Aan het vragenlijstonderzoek namen uiteindelijk 50 kinderdagverblijven en peuterspeelzalen, en 9 gastouderprojecten deel. Naar elk van deze kinderopvangvoorzieningen zijn 7 vragenlijsten gestuurd: een voor de leidinggevende (coördinator van een gastouderproject) gericht op de organisatie en het beleid; twee voor leidsters (gastouders) met vragen over het contact met de ouders; en vier voor ouders met vragen over het contact met de leidster(gastouder). Uit de kinderdagverblijven en peuterspeelzalen werden 313 vragenlijsten terug ontvangen: 48 van leidinggevenden, 93 van leidsters en 172 van ouders. Alle negen coördinatoren van de gastouderprojecten retourneerden de vragenlijst; 35 gastouders en 29 ouders. In 20 kinderdagverblijven en peuterspeelzalen, die ook deelnamen aan het vragenlijstonderzoek, zijn interviews gehouden met leidinggevenden (20), leidsters (20) en ouders (20). In de gastouderprojecten zijn alleen coördinatoren geïnterviewd, waardoor in de resultaten de nadruk, meer dan in het onderzoek in kindercentra, ligt op organisatie en beleid. Gestreefd is naar een zo groot mogelijke representativiteit. Op grond van het aantal kinderdagverblijven dat medewerking verleende aan het onderzoek en het aantal respondenten, kan worden verondersteld dat inderdaad een goed beeld is ontstaan van de situatie in kinderdagverblijven. Voor wat betreft de peuterspeelzalen moet meer terughoudendheid betracht worden, daar er 3300 peuterspeelzalen in Nederland zijn.

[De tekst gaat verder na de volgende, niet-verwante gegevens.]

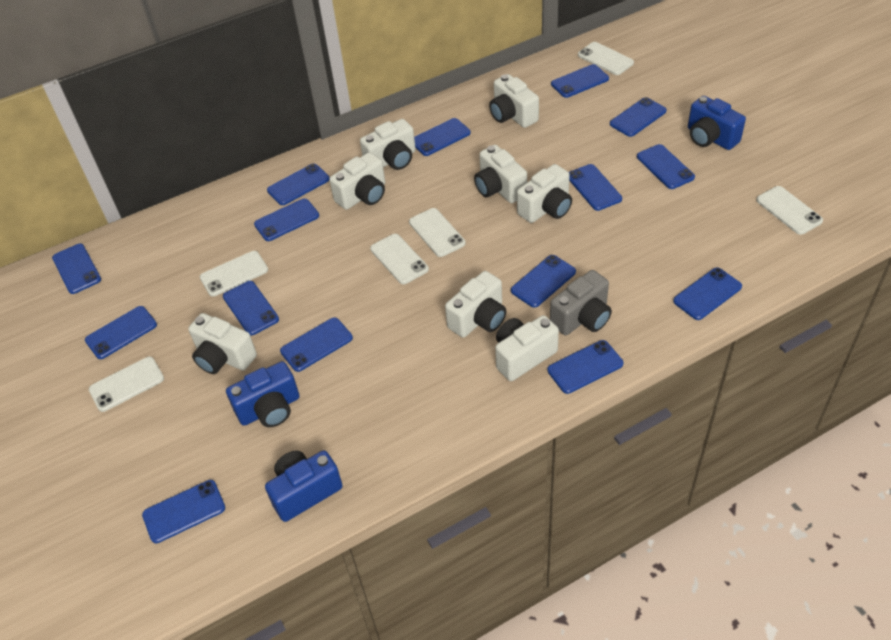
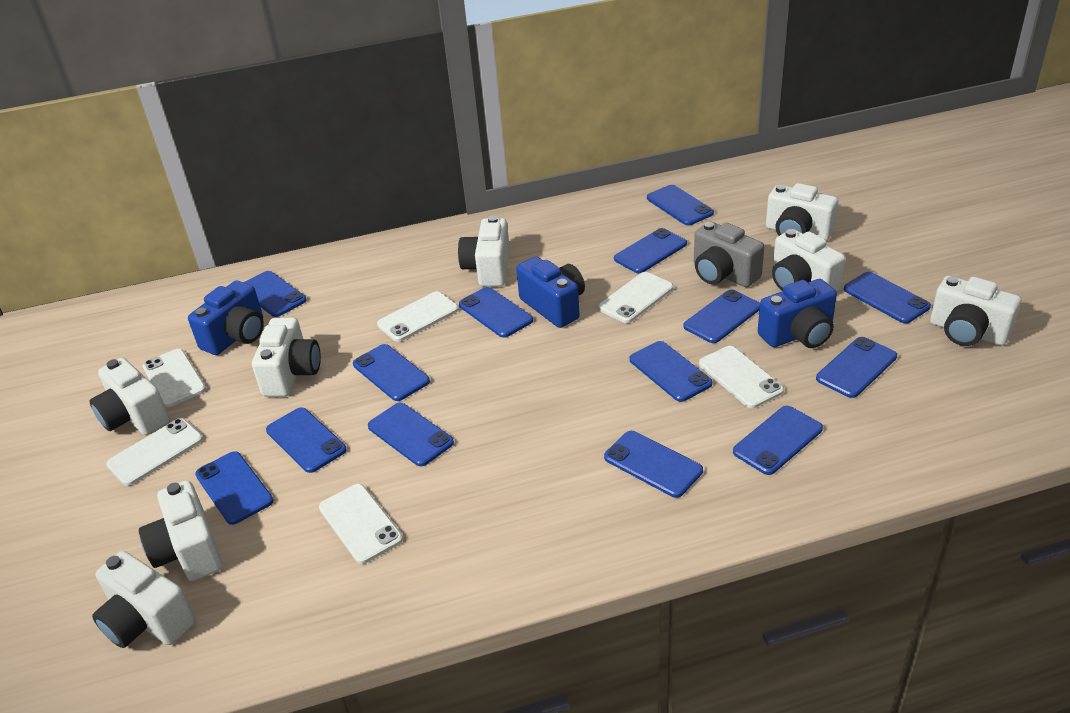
blue phone: 15 -> 14

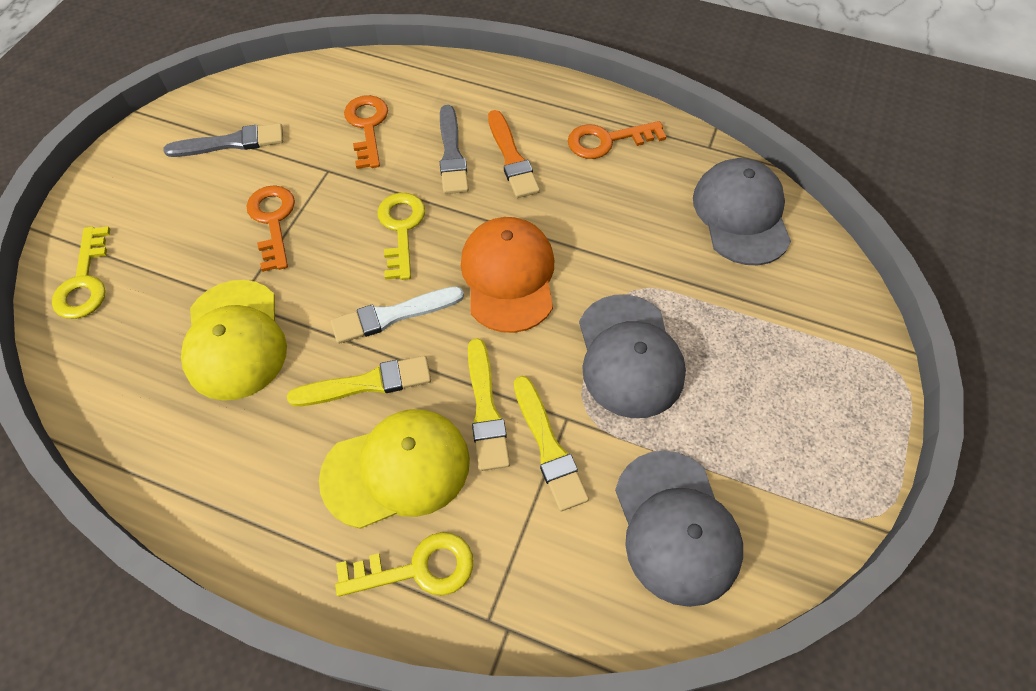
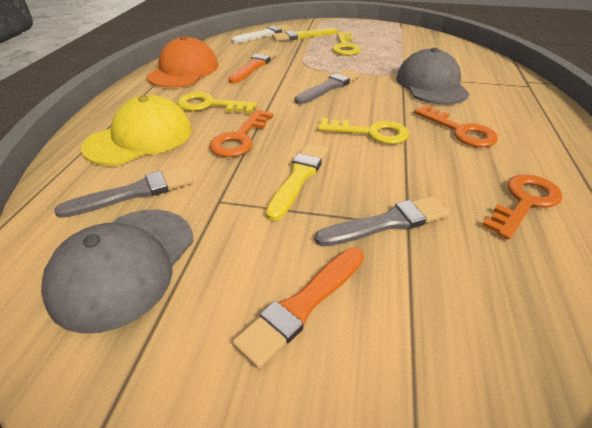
grey brush: 2 -> 3
grey cap: 3 -> 2
orange brush: 1 -> 2
yellow brush: 3 -> 2
yellow cap: 2 -> 1

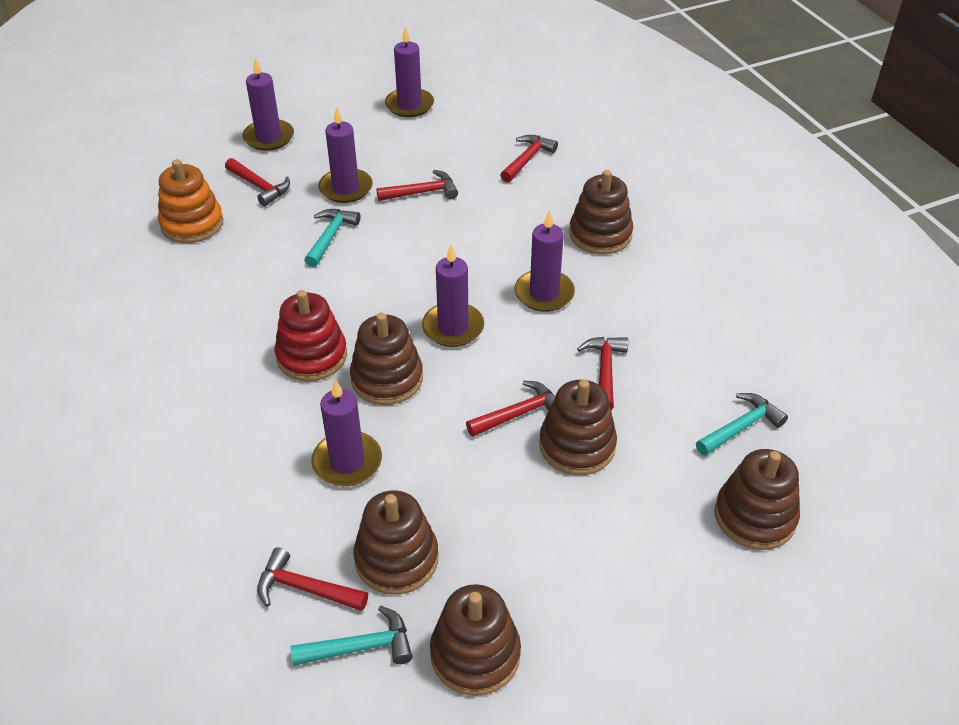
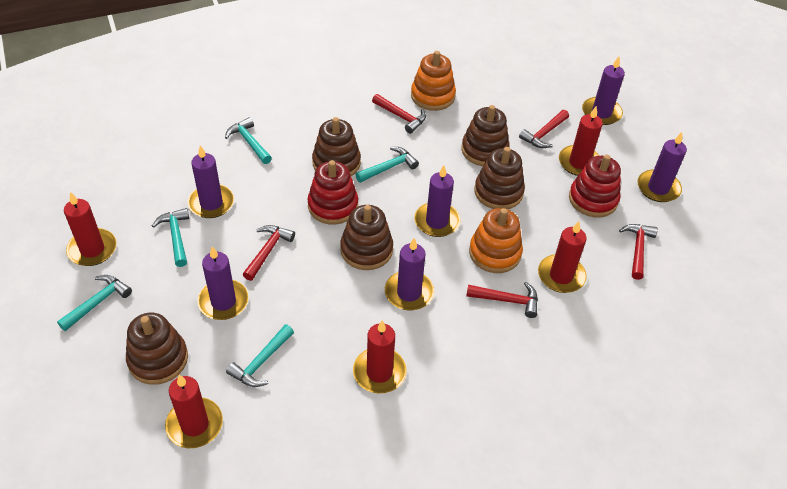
brown stacking toy: 6 -> 5
orange stacking toy: 1 -> 2
red candle: 0 -> 5
red hammer: 6 -> 5
red stacking toy: 1 -> 2
turquoise hammer: 3 -> 5

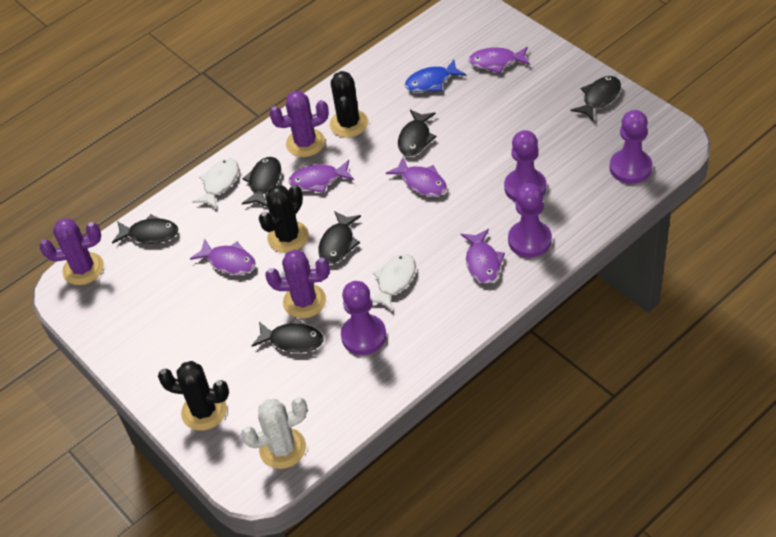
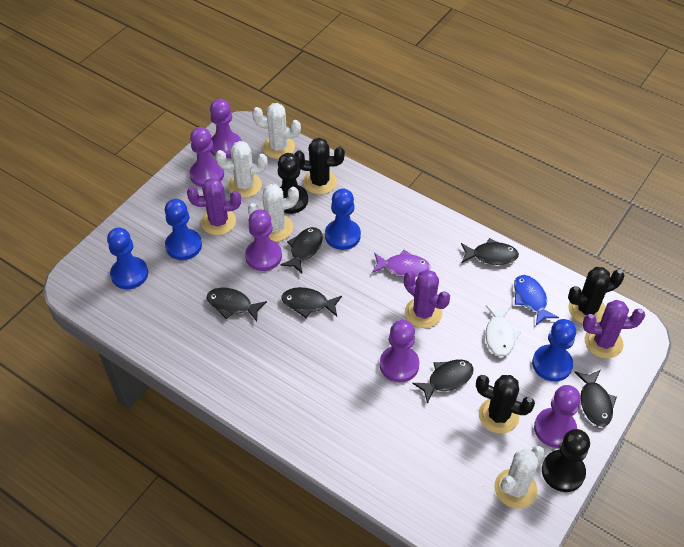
black pawn: 0 -> 2
blue pawn: 0 -> 4
purple fish: 5 -> 1
purple pawn: 4 -> 5
white cactus: 1 -> 4
white fish: 2 -> 1

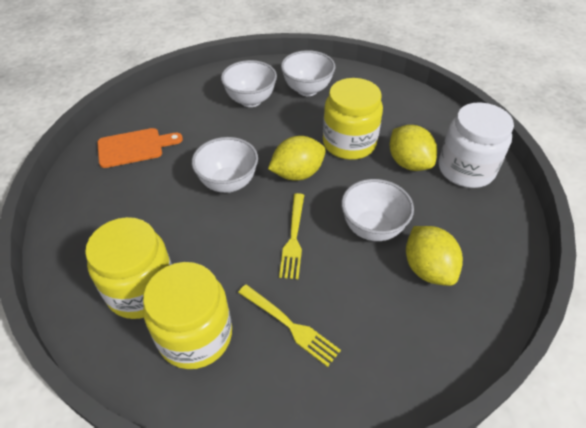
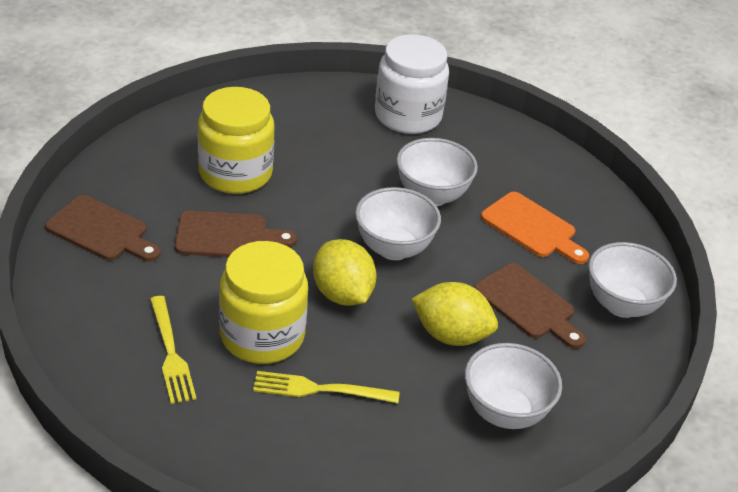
brown cutting board: 0 -> 3
yellow jar: 3 -> 2
yellow lemon: 3 -> 2

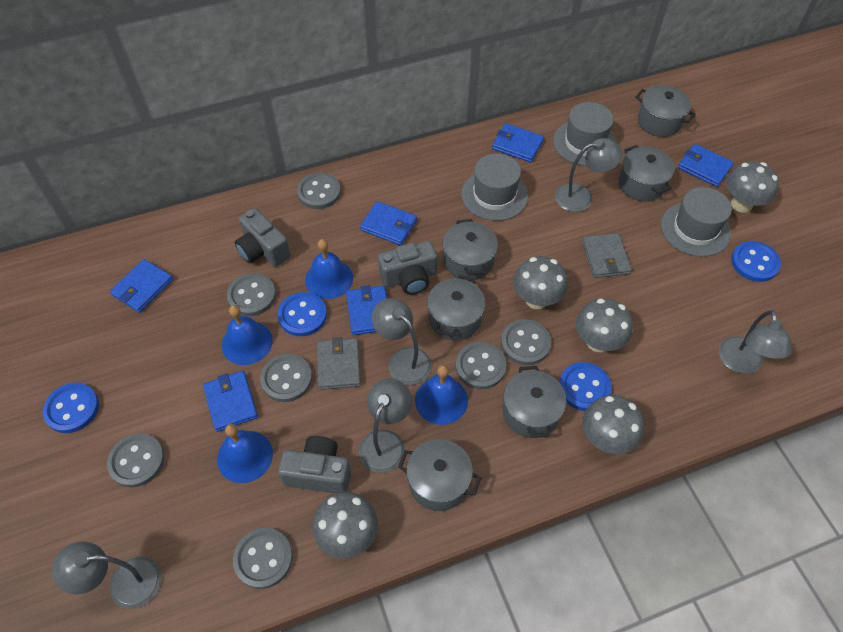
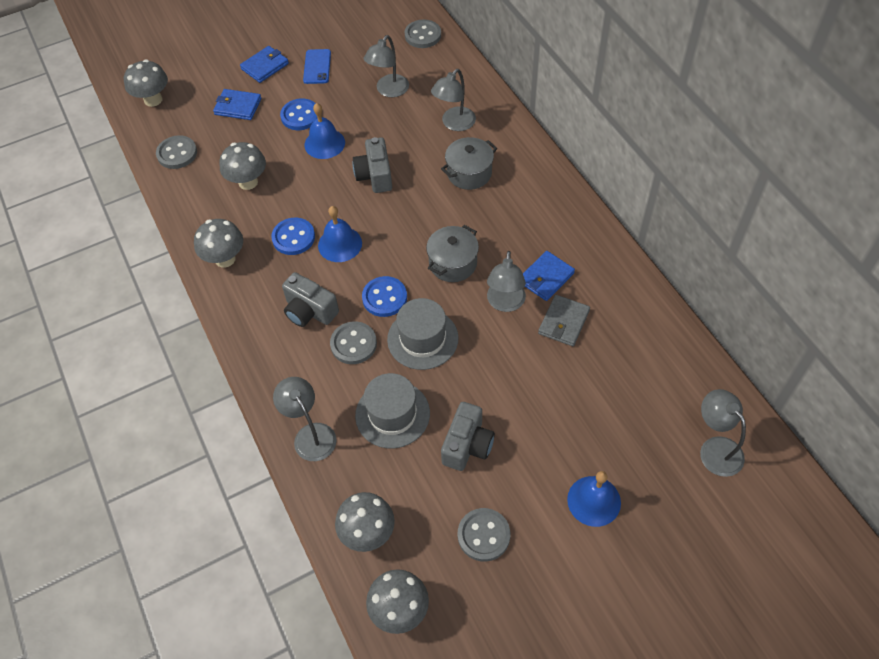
blue bell: 4 -> 3
blue button: 4 -> 3
blue phone: 0 -> 1
blue wallet: 6 -> 3
grey button: 7 -> 4
grey hat: 3 -> 2
grey pot: 6 -> 2
grey wallet: 2 -> 1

In dit onderzoek zijn 18 peuterspeelzalen betrokken. Hoewel er geen aanwijzingen zijn dat deze 18 peuterspeelzalen niet representatief zijn, is het wel belangrijk de resultaten zeer voorzichting te interpreteren. Het onderzoek in gastouderprojecten had een exploratief karakter en hier is geen representativiteit nagestreefd.